Looking at Frontline’s 3rd quarter numbers the daily charter rates for their VLCC, Suezmax tankers, and Suezmax bulk carriers were not much below the 2nd quarter numbers. The net income is a little hard to decipher with shares issued, ships bought and sold and some one-time gains and losses in the quarter. My bottom line analysis is that the company is conserving cash rather than continuing the generous payouts. Tanker daily charter rates have started to fall significantly in November and FRO has an aggressive new building program that will require over $1 billion in additional cash or borrowing in the next 3 years.

My interest in Frontline mainly comes as a shareholder of Ship Finance International Ltd. (SFL: 12.11 +0.41 +3.50%). Frontline leases the majority of their tankers from Ship Finance (FRO spun off SFL about 5 years ago) and Ship Finance participates in the per ship profits of the leased vessels. I was happy to see the profit sharing paid to SFL in the 3rd quarter was $28.5 million compared to $33 million in the 2nd quarter.

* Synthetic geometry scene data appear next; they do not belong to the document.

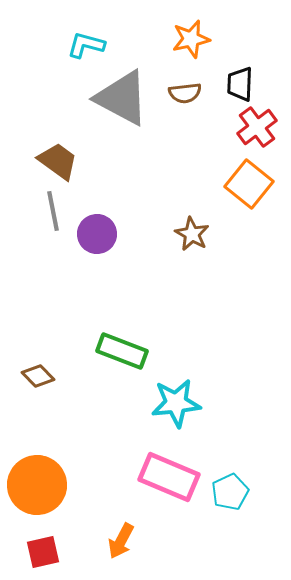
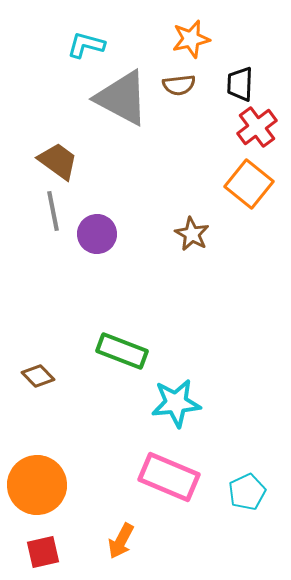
brown semicircle: moved 6 px left, 8 px up
cyan pentagon: moved 17 px right
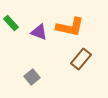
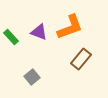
green rectangle: moved 14 px down
orange L-shape: rotated 32 degrees counterclockwise
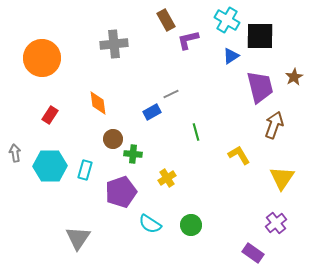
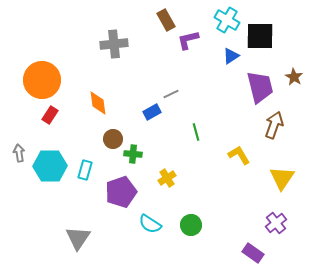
orange circle: moved 22 px down
brown star: rotated 12 degrees counterclockwise
gray arrow: moved 4 px right
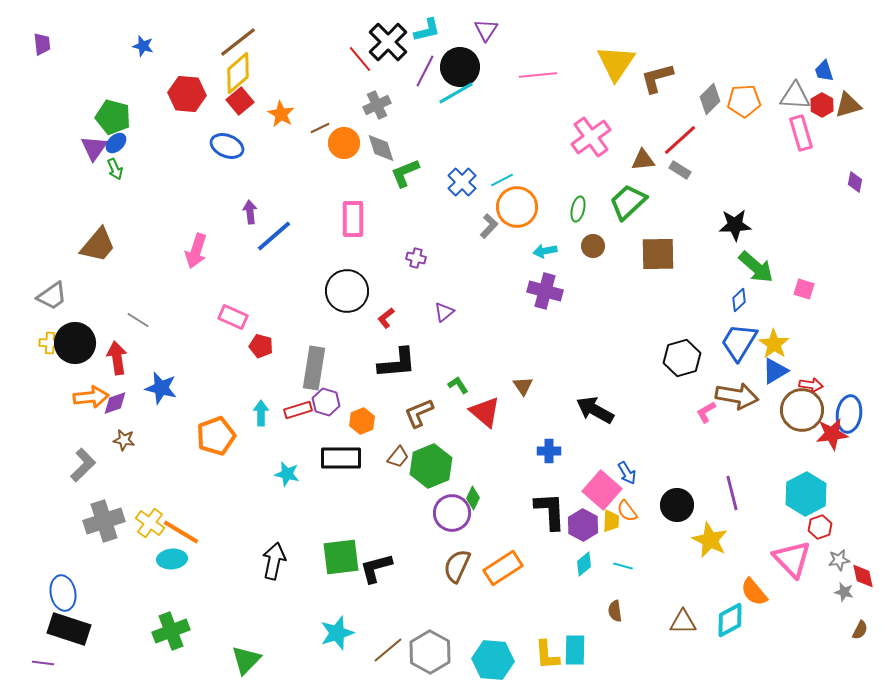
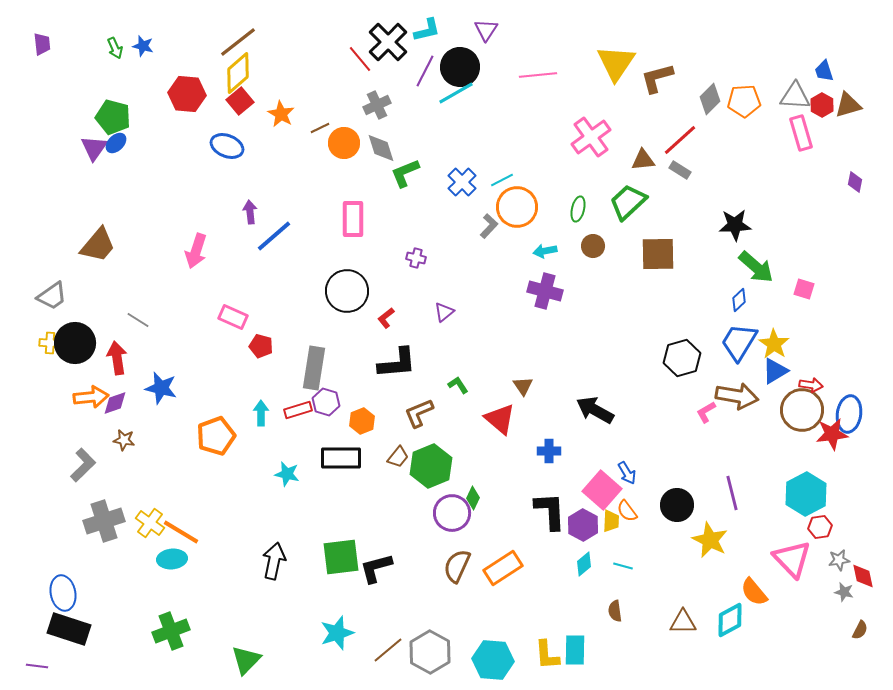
green arrow at (115, 169): moved 121 px up
red triangle at (485, 412): moved 15 px right, 7 px down
red hexagon at (820, 527): rotated 10 degrees clockwise
purple line at (43, 663): moved 6 px left, 3 px down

Ship Finance will report earnings later today and I am very interested in their results. The stock has been knocked down by 2/3 recently. A final note on tanker company and stocks. Frontline is the big gorilla in the tanker market and their long term fleet growth plans will eventually reward shareholders with piles of dividends. However, FRO has a daily break-even of $24,800 for their Suezmax tankers. Nordic American Tanker (NAT: 14.14 +0.07 +0.50%) with their small, all Suezmax fleet has a break even of less than $10,000.

Note: SFL and NAT are components of this site’s hypothetical Income Portfolio.